In an interconnected world, it would be foolish for wealthy countries to turn inwards and simply look after their own. The UK’s supply chains are heavily reliant on countries like Bangladesh, Vietnam, and the Philippines. If spikes in fossil fuel prices push those economies into blackouts or recession, the consequences here will be inflation, disrupted imports, and economic instability. If the rich world tries to outbid poorer nations for dwindling fuel supplies, we risk a global race to the bottom where the poorest suffer first, but everyone suffers eventually.
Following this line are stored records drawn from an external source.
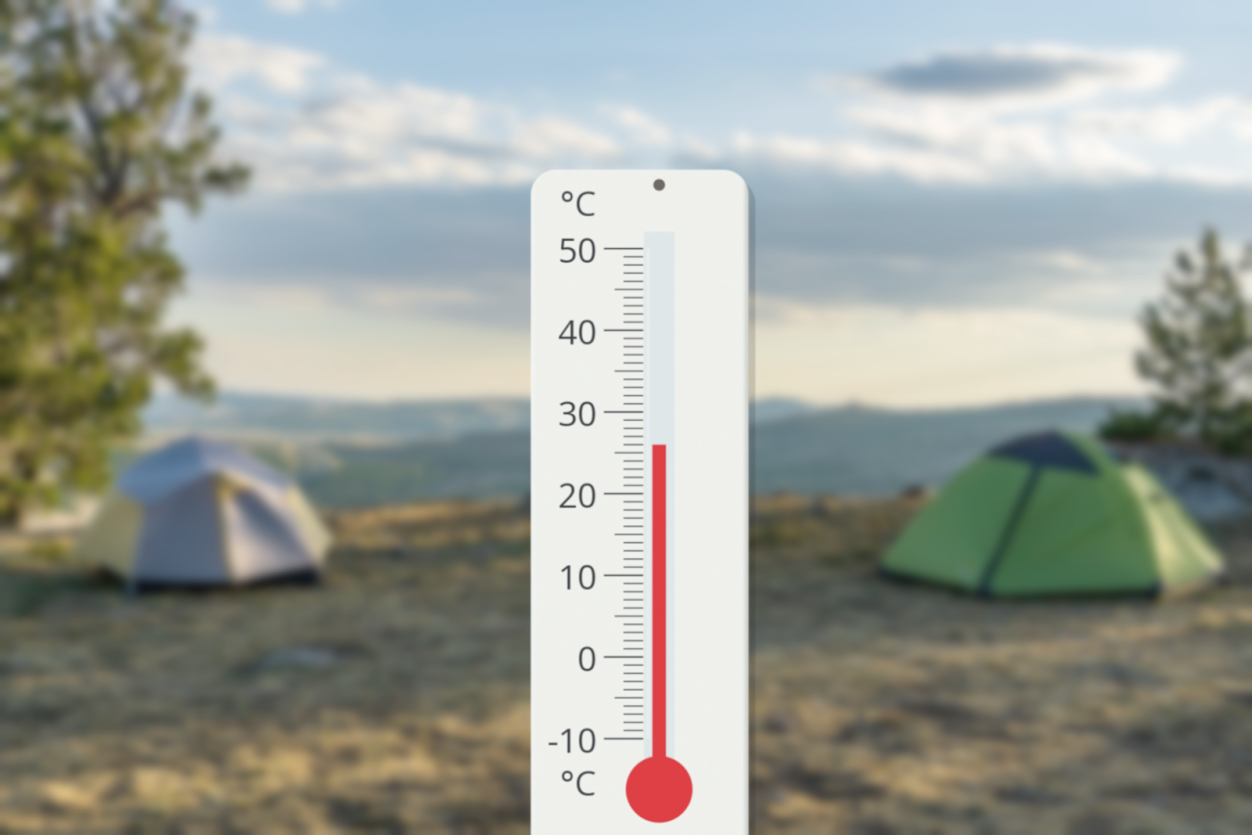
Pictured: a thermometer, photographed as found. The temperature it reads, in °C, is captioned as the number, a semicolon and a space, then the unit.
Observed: 26; °C
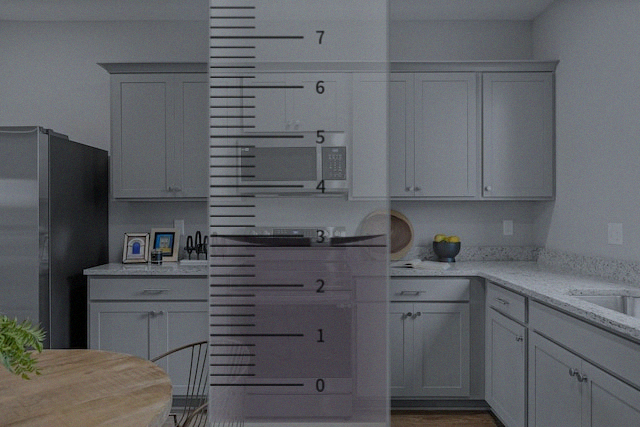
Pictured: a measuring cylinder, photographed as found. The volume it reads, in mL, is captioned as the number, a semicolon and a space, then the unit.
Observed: 2.8; mL
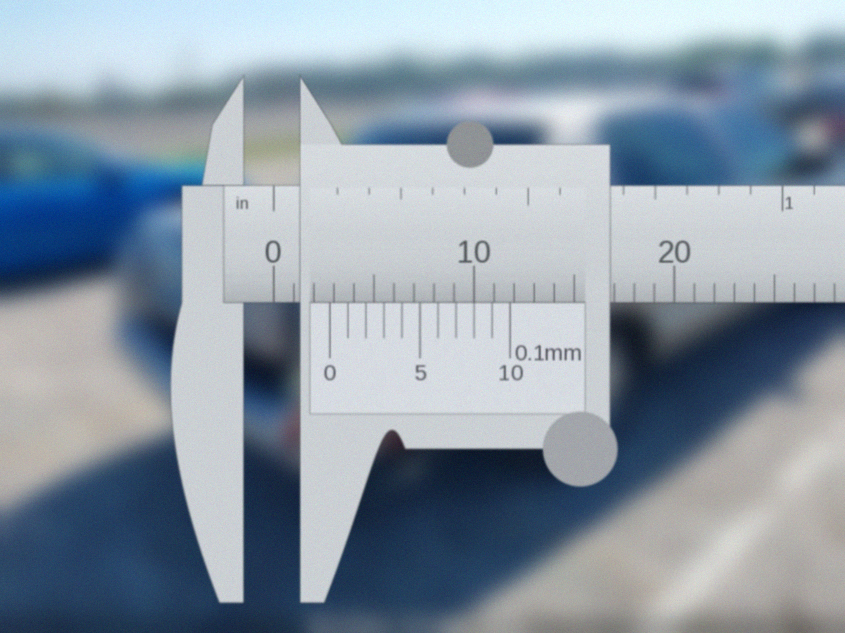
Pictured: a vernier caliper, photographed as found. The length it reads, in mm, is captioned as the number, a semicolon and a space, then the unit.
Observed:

The world has made impressive progress on climate cooperation over the last 30 years, but we remain far off target, with the irrational US-led backlash against renewable energy making further progress harder still. The failure of the too-little-too-late 2009 COP summit in Copenhagen underscored the challenge of getting global agreement on decarbonisation. And the 2015 Paris Climate Accord, while a major step forward, still put the onus on states to create their own targets and work towards them individually – an ever-more insufficient framework in an increasingly unstable world. New global instability requires a new international approach that focuses on how decarbonisation can deliver energy security through resilience and supply diversity.

The truth is that clean energy is no longer simply the solution to climate change. It is the foundation of economic stability, national security, and global peace. The alternative is a world in which fossil fuels continue to drive instability, conflict, and economic crises. That future is not inevitable – but it is the future we will drift into if we fail to act.